- **Directions for this task**
Return, word for word, only the lines from the one containing "[312,646,992,667] applying the" through the last line of the entries.

═════ Provided data ═════

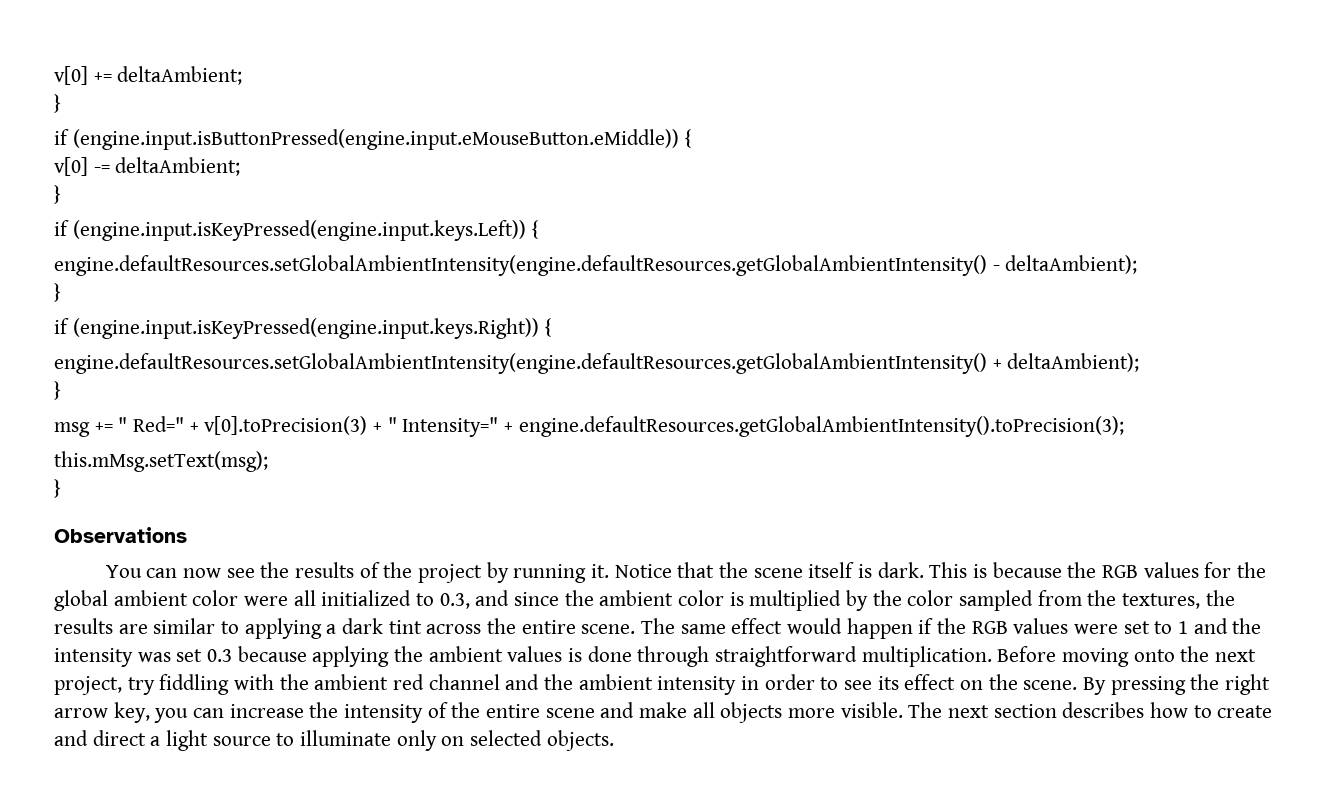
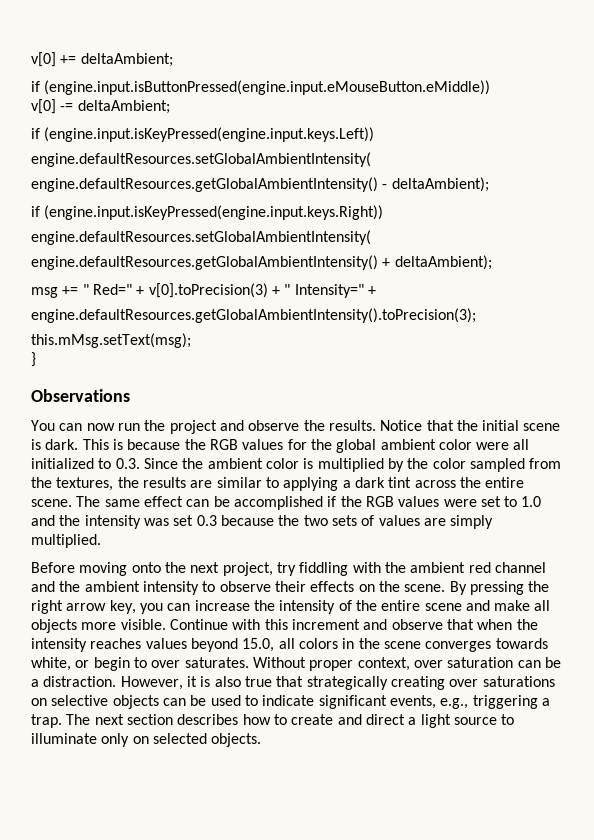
[54,94,61,113] // } -> (173, 60) none
[684,129,692,148] { -> (491, 87) none
[54,185,61,204] // } -> (170, 107) none
[531,220,539,239] [54,255,987,276] { // engine.defaultResources.setGlobalAmbientIntensity(engine.defaultResources.getGlobalAmbientIntensity() -> [31,152,371,167] [31,177,378,192] // engine.defaultResources.setGlobalAmbientIntensity( // engine.defaultResources.getGlobalAmbientIntensity()
[54,283,61,302] // } -> (489, 184) none
[544,318,552,337] [54,353,987,374] { // engine.defaultResources.setGlobalAmbientIntensity(engine.defaultResources.getGlobalAmbientIntensity() -> [31,230,371,245] [31,255,378,270] // engine.defaultResources.setGlobalAmbientIntensity( // engine.defaultResources.getGlobalAmbientIntensity()
[54,381,61,400] // } -> (492, 262) none
(514, 427) none -> (376, 290) //
[226,562,609,583] see the results of the project by running it. -> [117,420,376,434] run the project and observe the results.
[753,562,855,578] scene itself -> [482,420,561,431] initial scene
[439,590,560,609] 0.3, and since -> [115,458,178,469] 0.3. Since
[787,618,913,639] would happen -> [186,496,323,510] can be accomplished
[1178,621,1189,634] 1 -> [521,496,542,507] 1.0
[312,646,992,667] applying the ambient values is done through straightforward multiplication. -> [278,515,494,529] [31,534,101,548] the two sets of values are simply multiplied. //
[741,674,956,690] in order to see its effect -> [202,581,355,592] to observe their effects
(903, 710) none -> [169,619,538,630] [31,638,548,652] [31,657,561,671] [31,676,555,690] [31,695,550,709] [31,714,62,728] Continue with this increment and observe that when the intensity reaches values beyond 15.0, all colors in the scene converges towards white, or begin to over saturates. Without proper context, over saturation can be a distraction. However, it is also true that strategically creating over saturations on selective objects can be used to indicate significant events, e.g., triggering a trap.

═════

- **Answer area**
[312,646,992,667] applying the ambient values is done through straightforward multiplication. -> [278,515,494,529] [31,534,101,548] the two sets of values are simply multiplied. //
[741,674,956,690] in order to see its effect -> [202,581,355,592] to observe their effects
(903, 710) none -> [169,619,538,630] [31,638,548,652] [31,657,561,671] [31,676,555,690] [31,695,550,709] [31,714,62,728] Continue with this increment and observe that when the intensity reaches values beyond 15.0, all colors in the scene converges towards white, or begin to over saturates. Without proper context, over saturation can be a distraction. However, it is also true that strategically creating over saturations on selective objects can be used to indicate significant events, e.g., triggering a trap.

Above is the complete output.